An interview with PeerJ

In our ongoing quest to learn more about open access publishing, this week we’ve been chatting to Peter Binfield, Co-Founder of open access journal PeerJ, about innovation in academic publishing.

Peter Binfield

Peter, can you tell us a bit of background about PeerJ and what you set out to achieve?

When we started PeerJ we set out to be innovative. We wanted to try to do things in a different way and so, among other things, we have developed a unique business model for Open Access. Jason Hoyt, the PeerJ co-founder, was particularly driven by the need to keep costs down, he felt academic publishing was too expensive and wanted to strip as much of the cost out of the process for authors as possible.

How does the PeerJ business model work?
PeerJ offers individuals a lifetime membership for a one off fee of as little as $99 through to a maximum of $299. The catch is that every author on a paper has to become a member – however once an author has joined they can publish for free in the future.
At PeerJ we cut the costs of using staff editors, we use the cloud instead of physical infrastructure and we have no costly legacy systems. We also cut out a lot of the unrelated products which other open access companies might have, so author fees only go towards author’s publications and don’t have to cross subsidize other parts of the organization for example.

How do you establish the prestige of a new journal?
This is about prestige but it also deals with credibility of course. One of the main things we did was to recruit an Editorial Board of 800 world class academics, including five nobel prize winners; the Presidents of International Academic Societies; heads of department in places such as at Harvard or Stanford and so on. Their prestige reflects on the journal and helps to attract top level authors. We also received fantastic coverage in Nature, Science and the Chronicle of Higher Education which firmly positioned us as a prestigious and credible new journal.
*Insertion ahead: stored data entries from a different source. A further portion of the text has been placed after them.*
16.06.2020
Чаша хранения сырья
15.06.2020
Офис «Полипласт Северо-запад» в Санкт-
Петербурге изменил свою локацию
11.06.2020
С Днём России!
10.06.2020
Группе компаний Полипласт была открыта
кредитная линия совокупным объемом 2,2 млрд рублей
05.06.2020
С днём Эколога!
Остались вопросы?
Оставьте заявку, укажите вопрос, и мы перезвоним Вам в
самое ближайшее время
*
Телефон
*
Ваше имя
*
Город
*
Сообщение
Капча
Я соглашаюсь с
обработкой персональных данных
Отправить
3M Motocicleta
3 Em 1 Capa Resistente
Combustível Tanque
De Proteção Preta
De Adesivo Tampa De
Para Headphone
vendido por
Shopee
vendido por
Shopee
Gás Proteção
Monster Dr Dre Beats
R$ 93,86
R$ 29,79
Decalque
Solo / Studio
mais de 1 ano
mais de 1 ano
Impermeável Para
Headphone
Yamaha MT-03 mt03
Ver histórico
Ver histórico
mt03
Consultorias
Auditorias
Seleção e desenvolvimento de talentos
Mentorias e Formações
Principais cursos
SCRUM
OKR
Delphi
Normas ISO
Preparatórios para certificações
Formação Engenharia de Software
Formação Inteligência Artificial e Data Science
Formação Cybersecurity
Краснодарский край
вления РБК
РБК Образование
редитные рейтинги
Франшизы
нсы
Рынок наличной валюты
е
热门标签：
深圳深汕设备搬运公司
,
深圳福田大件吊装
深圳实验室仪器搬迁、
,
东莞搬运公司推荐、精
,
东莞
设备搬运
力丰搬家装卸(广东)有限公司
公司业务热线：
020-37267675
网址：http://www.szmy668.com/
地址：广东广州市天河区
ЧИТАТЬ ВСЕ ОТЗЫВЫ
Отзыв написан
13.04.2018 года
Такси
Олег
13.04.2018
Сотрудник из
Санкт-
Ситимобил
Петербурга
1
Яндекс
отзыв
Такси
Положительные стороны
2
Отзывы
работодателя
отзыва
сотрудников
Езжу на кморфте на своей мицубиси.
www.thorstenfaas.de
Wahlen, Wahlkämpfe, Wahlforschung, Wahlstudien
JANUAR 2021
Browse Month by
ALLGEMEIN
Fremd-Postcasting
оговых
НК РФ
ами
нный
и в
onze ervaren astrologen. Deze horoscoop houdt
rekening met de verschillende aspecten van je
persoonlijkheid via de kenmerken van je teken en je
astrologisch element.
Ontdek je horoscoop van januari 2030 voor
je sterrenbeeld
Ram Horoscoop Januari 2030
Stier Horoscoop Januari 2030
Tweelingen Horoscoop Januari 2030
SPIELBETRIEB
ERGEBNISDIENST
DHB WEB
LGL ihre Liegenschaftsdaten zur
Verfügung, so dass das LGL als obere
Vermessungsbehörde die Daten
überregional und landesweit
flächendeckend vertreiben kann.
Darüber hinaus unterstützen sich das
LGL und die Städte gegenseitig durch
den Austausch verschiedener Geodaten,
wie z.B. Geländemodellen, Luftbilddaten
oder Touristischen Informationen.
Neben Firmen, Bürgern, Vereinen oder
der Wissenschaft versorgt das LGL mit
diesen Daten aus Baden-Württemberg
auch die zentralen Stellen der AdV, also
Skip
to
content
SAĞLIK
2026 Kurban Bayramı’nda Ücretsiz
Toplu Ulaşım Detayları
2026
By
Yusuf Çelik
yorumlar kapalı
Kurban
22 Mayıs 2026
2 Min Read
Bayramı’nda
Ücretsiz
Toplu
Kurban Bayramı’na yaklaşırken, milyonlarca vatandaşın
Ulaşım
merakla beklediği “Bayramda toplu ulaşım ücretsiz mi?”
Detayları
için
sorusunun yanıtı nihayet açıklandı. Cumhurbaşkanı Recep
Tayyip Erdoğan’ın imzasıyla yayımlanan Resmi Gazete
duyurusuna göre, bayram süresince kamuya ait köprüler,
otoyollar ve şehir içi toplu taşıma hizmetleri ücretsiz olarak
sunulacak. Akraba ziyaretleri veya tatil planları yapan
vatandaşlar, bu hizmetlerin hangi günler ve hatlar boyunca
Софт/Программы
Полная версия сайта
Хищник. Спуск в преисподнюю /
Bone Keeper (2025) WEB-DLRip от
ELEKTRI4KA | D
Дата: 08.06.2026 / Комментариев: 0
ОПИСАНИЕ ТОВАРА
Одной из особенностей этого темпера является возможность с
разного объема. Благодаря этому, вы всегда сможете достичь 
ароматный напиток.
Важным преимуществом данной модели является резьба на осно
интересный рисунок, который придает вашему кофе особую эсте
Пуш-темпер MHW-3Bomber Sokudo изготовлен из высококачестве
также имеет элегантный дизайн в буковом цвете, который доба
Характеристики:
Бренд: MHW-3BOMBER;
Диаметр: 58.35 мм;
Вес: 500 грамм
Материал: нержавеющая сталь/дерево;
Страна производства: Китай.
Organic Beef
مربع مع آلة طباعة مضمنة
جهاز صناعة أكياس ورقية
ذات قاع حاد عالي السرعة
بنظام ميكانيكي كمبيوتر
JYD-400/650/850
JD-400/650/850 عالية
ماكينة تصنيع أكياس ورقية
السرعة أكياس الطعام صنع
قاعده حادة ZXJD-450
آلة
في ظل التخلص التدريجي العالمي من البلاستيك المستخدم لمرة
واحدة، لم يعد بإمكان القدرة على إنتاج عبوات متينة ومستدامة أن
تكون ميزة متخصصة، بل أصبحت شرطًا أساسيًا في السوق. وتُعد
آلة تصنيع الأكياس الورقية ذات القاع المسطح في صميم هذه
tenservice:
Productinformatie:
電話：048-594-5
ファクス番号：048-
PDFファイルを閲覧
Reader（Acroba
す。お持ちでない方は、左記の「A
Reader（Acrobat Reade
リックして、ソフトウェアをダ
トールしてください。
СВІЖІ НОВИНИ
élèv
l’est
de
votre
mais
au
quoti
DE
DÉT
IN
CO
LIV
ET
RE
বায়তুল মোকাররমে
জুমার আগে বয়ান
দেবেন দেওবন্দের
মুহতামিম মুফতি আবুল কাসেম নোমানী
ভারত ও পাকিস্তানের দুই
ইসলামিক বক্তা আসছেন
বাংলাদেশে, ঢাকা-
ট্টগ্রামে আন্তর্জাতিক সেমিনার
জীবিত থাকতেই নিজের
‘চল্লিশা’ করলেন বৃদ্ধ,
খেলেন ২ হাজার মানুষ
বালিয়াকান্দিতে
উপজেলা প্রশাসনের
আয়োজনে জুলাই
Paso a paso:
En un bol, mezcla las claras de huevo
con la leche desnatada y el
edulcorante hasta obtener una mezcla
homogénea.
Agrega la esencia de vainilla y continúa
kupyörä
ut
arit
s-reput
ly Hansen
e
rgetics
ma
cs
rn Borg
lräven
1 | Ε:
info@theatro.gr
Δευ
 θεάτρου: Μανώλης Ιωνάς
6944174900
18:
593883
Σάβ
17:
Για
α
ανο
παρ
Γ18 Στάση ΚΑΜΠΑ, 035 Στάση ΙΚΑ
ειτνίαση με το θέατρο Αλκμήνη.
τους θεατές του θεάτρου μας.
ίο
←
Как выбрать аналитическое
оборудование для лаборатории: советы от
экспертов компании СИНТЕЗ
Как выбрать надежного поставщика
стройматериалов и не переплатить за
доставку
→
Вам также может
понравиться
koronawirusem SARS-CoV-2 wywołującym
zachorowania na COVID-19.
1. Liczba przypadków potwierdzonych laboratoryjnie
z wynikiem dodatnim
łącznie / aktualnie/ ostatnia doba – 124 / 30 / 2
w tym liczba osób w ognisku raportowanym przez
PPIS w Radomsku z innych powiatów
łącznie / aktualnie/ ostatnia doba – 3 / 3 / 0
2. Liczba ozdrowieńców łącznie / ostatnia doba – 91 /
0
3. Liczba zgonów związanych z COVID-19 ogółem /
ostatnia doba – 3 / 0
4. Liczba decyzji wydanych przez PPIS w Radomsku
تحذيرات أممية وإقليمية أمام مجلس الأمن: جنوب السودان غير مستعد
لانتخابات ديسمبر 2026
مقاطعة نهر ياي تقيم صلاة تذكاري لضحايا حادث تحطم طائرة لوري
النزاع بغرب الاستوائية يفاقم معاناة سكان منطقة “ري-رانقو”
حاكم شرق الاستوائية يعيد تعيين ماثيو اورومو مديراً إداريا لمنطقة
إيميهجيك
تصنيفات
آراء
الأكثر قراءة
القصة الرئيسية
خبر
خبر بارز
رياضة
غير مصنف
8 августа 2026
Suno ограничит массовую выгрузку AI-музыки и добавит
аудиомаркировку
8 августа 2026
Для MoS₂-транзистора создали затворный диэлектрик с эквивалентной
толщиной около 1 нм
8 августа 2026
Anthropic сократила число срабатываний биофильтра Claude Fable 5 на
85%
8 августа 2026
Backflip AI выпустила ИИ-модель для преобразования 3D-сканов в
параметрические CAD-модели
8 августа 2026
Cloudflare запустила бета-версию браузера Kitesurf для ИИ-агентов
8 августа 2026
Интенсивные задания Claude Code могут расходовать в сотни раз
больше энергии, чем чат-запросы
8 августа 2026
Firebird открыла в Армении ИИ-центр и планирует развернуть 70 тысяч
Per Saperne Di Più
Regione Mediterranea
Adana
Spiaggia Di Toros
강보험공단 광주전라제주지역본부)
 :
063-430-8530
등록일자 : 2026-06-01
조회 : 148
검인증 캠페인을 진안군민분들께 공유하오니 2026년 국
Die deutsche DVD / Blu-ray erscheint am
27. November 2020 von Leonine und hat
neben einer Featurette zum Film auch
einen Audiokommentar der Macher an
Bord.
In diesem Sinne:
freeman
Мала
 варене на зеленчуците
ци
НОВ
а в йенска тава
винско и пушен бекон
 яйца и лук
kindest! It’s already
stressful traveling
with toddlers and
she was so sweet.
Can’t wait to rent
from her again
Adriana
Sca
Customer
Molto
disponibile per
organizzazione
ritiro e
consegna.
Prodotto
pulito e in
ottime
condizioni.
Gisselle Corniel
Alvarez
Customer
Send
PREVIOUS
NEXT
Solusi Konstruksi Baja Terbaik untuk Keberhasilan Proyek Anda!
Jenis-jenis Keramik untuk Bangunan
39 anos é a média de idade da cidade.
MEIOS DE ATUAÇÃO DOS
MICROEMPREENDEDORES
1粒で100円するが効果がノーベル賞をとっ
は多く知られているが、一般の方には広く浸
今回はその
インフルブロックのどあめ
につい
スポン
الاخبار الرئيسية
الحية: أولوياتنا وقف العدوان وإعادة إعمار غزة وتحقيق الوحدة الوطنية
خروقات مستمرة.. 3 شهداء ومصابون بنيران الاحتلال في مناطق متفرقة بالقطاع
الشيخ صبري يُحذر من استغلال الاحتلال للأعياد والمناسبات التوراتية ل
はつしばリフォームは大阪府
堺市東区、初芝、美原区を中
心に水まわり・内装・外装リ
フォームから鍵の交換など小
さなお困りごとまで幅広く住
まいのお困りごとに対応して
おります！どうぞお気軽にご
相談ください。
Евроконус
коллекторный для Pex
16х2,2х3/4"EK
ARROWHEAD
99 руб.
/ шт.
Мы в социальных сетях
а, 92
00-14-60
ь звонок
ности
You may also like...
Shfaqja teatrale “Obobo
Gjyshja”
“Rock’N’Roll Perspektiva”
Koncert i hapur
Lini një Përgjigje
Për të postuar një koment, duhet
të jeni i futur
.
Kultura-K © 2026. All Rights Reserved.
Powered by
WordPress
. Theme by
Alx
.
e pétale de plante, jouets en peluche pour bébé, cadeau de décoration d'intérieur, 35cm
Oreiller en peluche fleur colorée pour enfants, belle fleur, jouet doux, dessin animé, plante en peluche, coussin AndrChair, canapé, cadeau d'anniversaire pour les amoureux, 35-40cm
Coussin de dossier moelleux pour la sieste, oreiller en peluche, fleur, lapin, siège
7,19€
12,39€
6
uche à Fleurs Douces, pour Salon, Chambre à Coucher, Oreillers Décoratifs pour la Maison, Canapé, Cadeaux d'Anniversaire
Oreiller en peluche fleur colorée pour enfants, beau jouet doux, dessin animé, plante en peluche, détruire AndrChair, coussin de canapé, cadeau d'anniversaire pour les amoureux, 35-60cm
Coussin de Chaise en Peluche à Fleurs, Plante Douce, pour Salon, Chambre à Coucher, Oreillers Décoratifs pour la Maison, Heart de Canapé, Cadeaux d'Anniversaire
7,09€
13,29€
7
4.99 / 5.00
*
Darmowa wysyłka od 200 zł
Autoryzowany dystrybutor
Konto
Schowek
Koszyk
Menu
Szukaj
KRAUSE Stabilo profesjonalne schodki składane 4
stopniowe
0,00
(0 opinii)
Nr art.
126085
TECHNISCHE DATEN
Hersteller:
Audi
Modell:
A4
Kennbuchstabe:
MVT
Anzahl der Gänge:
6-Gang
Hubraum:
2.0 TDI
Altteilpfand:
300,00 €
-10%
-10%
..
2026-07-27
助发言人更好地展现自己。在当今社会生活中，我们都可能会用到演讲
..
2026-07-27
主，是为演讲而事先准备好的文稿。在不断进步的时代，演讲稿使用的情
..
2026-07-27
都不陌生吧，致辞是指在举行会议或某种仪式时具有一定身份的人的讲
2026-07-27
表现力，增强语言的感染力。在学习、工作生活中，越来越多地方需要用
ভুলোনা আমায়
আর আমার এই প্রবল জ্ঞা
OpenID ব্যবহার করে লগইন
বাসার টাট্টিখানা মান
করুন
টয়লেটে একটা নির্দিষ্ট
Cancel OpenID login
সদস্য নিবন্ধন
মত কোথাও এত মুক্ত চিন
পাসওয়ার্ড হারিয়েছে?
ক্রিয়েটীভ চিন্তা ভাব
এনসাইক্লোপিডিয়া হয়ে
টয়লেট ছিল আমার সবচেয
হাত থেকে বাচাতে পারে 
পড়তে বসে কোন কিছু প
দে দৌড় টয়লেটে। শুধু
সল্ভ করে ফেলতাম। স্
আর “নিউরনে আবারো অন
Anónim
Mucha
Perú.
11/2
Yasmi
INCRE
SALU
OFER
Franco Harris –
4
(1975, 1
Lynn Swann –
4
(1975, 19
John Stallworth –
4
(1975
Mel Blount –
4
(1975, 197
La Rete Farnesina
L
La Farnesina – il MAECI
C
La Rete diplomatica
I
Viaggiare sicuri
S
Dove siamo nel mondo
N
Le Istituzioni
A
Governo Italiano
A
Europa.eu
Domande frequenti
You use the line ‘Academic publishing is evolving’ on your site – where do you see the future for the sector?
We’re starting to see new business models appearing in the sector, and the functionality of open access journals is evolving. We’re seeing a new way of thinking about research publication, with a shift from subscriptions to various open access models. It will only be a small number of years until we see a wholesale move to open access publishing, with all the evolution of business practices that this change will entail.

What is your approach to the peer review process?
We’re trying to introduce improvements in every aspect of the peer review process. There is a real bottleneck caused by finding appropriate reviewers and then having them submit high quality reports in a timely manner. We’re working on ideas for finding and incentivising reviewers and for making the workflow more efficient.

You mention a core belief for the PeerJ team is to ‘keep innovating’ – what innovations are next?
In April we launched PeerJ PrePrints, an innovative preprint server which is a great place to experiment with new features. We’re offering versioning and comments, feedback and Q&As in this space, and there is the probability that successful features here will also be introduced in the journal. We’re also looking to do more with the submission process, giving authors more options and tools to write straight to an XML environment for example. We want to create a real end-to-end tool that makes the overall publication process more pleasant and efficient.

Tell us a bit more about PeerJ PrePrints
A preprint server is basically a location for un-peer-reviewed drafts of scholarly articles (the most famous being the arXiv in the physical sciences). Other publishers have tried to introduce preprints into the biological and medical field but have failed. However, we feel that there has been enough change in the sector, and there is enough desire from the marketplace, to mean that now is the right time for a preprint culture to establish itself in this field. So far, in addition to the ‘normal’ preprint submissions you’d expect, we’ve also seen things like graduate theses, opinion pieces, negative results etc being submitted. People are already using the service to get feedback on their work and iterate it.

PeerJ only launched last autumn. How long did it take to set up?
We built the whole of the PeerJ software ecosystem ourselves from scratch. This is practically unheard of in academic publishing but it was entirely possible and the big bonus is that we get a completely custom fit. We can now continue to control and develop the platform and don’t have to wait for new features to be added. One example – our team built the site to give control to our authors – most journals require authors to have three or four passwords for different parts of the submission process. We only have one system to log in to and use, so it is really easy for authors to navigate.

In the past, both Jason and I have been involved in big organizations and gained a lot of experience in the kinds of things that PeerJ has now chosen to build from scratch, and so we felt comfortable with handling everything in-house. We started discussing PeerJ in January 2012, announced it to the world in June 2012, started taking first PeerJ submissions in December 2012 and published our first articles in February 2013. PeerJ PrePrints then launched in April 2013.

We’d love your thoughts about the PeerJ business model – should more journals be looking at lifetime memberships? Have you used a preprint server in the past, and what did you think? Is there enough innovation happening in academic publishing?